Triple your churn rate. I realized that for years I’d thought of my bookshelf as a fixed and somewhat artistic object: There it is, sitting by the flower vases! Now I think of it as a dynamic organism. Always moving. Always changing. In a given week I probably add about five books to the shelf and get rid of three or four. Books come in through lending libraries in our neighborhood, a fantastic used bookstore, local indie and chain stores, and, of course, online outlets. Books go out when we pass them to friends, sell them to the used bookstore, or drop them off at the lending library. This dynamism means I’m always walking over to the shelf, never just walking by it. As a result, I read more.

Read physical books. You may be wondering why I don’t just read e-books on a mobile device, saving myself all the time and effort required to bring books in and out of the house. In an era when our movie, film, and photography collections are all going digital, there is something grounding about having an organically growing collection of books in the home. If you want to get deep, perhaps it’s a nice physical representation of the evolution and changes in your mind while you’re reading. (Maybe this is why my wife refuses to allow my Far Side collections on her shelf.) And since many of us look at screens all day, it can be a welcome change of pace to hold an actual book in your hands.

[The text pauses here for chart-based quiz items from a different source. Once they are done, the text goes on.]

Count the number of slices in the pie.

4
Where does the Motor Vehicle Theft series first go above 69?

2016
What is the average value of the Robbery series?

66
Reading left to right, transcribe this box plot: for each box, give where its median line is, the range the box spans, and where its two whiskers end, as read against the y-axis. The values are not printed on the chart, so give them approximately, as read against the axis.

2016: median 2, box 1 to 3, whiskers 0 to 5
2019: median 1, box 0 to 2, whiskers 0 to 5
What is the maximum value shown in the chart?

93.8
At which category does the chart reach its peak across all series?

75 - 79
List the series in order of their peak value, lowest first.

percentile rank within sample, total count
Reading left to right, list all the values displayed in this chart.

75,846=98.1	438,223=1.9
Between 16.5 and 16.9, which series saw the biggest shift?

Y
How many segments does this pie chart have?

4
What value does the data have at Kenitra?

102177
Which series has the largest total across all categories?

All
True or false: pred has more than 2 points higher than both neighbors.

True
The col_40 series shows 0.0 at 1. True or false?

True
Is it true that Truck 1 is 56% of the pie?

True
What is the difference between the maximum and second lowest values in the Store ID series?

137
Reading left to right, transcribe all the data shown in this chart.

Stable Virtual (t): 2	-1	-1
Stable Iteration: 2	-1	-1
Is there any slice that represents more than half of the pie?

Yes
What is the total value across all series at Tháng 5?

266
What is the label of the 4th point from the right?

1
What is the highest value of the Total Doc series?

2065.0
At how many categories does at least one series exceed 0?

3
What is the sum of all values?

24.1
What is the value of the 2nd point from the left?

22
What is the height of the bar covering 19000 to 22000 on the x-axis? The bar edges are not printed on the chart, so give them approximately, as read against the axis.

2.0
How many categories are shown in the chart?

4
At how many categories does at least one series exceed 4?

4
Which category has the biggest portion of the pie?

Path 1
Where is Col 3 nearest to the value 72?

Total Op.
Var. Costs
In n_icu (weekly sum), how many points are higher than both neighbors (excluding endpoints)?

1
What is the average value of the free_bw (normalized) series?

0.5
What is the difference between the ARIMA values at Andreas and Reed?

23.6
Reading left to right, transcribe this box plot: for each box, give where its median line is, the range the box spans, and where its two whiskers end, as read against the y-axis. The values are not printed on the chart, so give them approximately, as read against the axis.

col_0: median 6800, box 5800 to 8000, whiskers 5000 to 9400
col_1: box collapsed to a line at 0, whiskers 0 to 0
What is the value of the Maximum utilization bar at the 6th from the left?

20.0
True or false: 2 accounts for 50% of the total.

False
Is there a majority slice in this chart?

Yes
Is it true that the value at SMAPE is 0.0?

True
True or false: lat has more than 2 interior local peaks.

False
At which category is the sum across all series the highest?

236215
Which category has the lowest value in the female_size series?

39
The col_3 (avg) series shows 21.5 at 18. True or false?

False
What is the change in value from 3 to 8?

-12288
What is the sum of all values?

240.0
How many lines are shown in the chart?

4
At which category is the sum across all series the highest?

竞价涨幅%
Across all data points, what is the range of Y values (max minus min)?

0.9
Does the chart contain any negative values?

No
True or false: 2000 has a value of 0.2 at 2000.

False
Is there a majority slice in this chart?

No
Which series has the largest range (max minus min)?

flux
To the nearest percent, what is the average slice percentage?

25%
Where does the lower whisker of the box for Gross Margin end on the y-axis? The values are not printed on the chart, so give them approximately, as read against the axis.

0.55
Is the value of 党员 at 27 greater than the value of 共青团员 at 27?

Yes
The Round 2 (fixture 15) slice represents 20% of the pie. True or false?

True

Reapply the 10,000 steps rule. A good friend once told me a story that really stuck with me. He said Stephen King had advised people to read something like five hours a day. My friend said, “You know, that’s baloney. Who can do that?” But then, years later, he found himself in Maine on vacation. He was waiting in line outside a movie theater with his girlfriend, and who should be waiting in front of him? Stephen King! His nose was in a book the whole time in line. When they got into the theater, Stephen King was still reading as the lights dimmed. When the lights came up, he pulled his book open right away. He even read as he was leaving. Now, I have not confirmed this story with Stephen King. But I think the message this story imparts is an important one. Basically, you can read a lot more. There are minutes hidden in all the corners of the day, and they add up to a lot of minutes.
In a way, it’s like the 10,000 steps rule. Walk around the grocery store, park at the back of the lot, chase your kids around the house, and bam — 10,000 steps. It’s the same with reading.

When did I read those five books a year for most of my life? On holidays or during long flights. “Oh! A lot of downtime coming,” I’d think. “Better grab a few books.”
When do I read now? All the time. A few pages here. A few pages there. I have a book in my bag at all times. In general I read nonfiction in the mornings, when my mind is in active learning mode, and fiction at night before bed, when my mind needs an escape. Slipping pages into all the corners of the day adds up.